Aha! This all requires some “seasonal storage” technology that “has not yet been deployed at scale.” (There’s an understatement!). Do they even have an idea of how that might be done?
Seasonal storage is represented in the modeling by clean hydrogen-fueled combustion turbines but could also include a variety of technologies under various stages of development assuming they achieve similar costs and performance. There is significant uncertainty about seasonal storage fuel pathways, which could include synthetic natural gas and ammonia, and the use of alternative conversion technologies such as fuel cells. Other technology pathways are also discussed in the report. Regardless of technology, achieving seasonal storage on the scale envisioned in these results requires substantial development of infrastructure, including fuel storage, transportation and pipeline networks, and additional generation capacity needed to produce clean fuels.
In other words, they have no clue. They’re wildly tossing out ideas of things that have never been tried or demonstrated, let alone costed — and supposedly we’re going to have our whole energy system transitioned to this in 13 years. No surprise that the best idea they have is hydrogen — which, as I describe thoroughly in my report, is a terrible idea. And all that infrastructure they talk about for the hydrogen — none of that currently exists, or is under construction, or is even in a planning stage.

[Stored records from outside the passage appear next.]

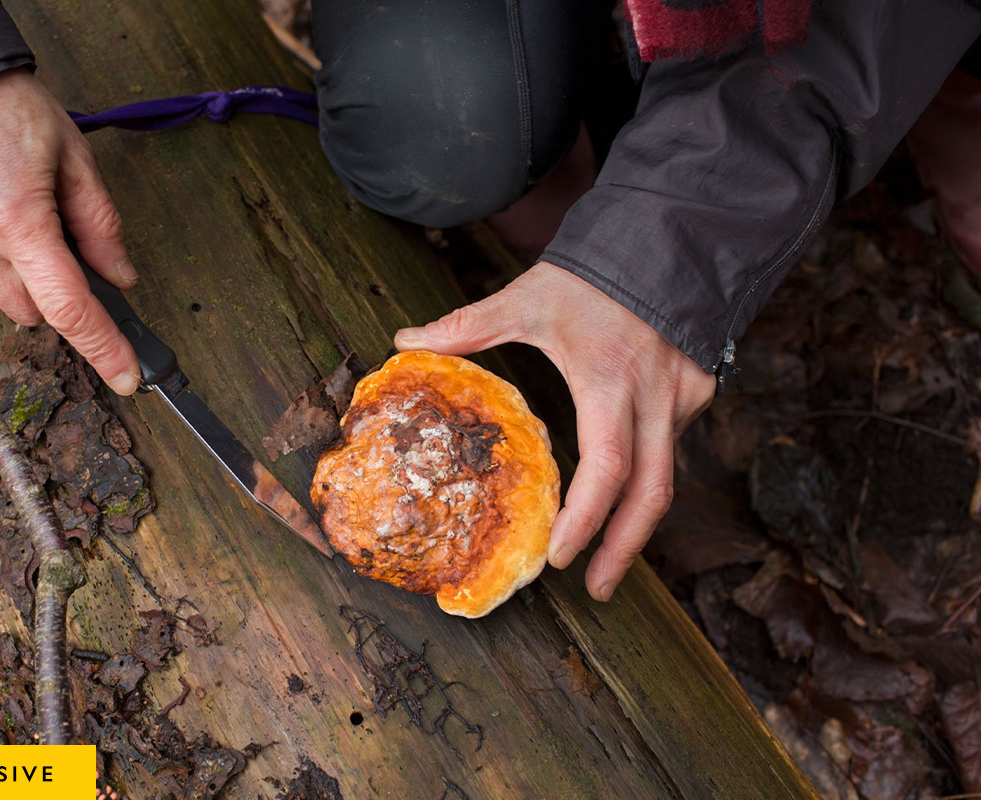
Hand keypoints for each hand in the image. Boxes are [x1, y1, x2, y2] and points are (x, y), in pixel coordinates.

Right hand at [0, 68, 140, 393]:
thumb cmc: (3, 105)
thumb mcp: (72, 154)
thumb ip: (99, 223)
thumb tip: (119, 275)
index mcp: (18, 222)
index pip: (69, 307)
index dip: (103, 347)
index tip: (128, 376)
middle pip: (34, 311)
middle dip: (60, 298)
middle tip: (75, 251)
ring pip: (3, 290)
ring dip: (28, 273)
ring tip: (30, 210)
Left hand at [394, 262, 715, 600]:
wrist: (661, 245)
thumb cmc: (588, 276)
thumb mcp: (526, 299)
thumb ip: (467, 325)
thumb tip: (406, 341)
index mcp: (608, 379)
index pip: (608, 465)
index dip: (588, 517)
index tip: (561, 557)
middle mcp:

Back to the press release:
A growing body of research has demonstrated that cost-effective high-renewable power systems are possible, but costs increase as systems approach 100% carbon-free electricity, also known as the “last 10% challenge.” The increase in costs is driven largely by the seasonal mismatch between variable renewable energy generation and consumption.
I’ve got news for them: they’re going to hit the wall long before getting to 90% from renewables. Just look at Germany or El Hierro Island to see how that happens. But assume they’re right, and the wall doesn’t come until renewable penetration hits 90%. They fully admit they have no answer at that point. Again from the press release:
Still, getting from a 90% clean grid to full decarbonization could be accelerated by developing large-scale, commercialized deployment solutions for clean hydrogen and other low-carbon fuels, advanced nuclear, price-responsive demand response, carbon capture and storage, direct air capture, and advanced grid controls. These areas are ripe for continued R&D.
Notice how this “demand response” thing gets suddenly slipped in there quietly, without any definition of what it means. Here’s what it means: if the system they create doesn’t work, they reserve the right to turn off your electricity any time they want. Or to jack up the price so high that you can’t afford to use your electricity.
The Report has a big section on cost/benefit analysis, where it is confidently concluded that the benefits far outweigh the costs under any of many scenarios. This is without the storage problem being solved or a solution demonstrated, or costs remotely known.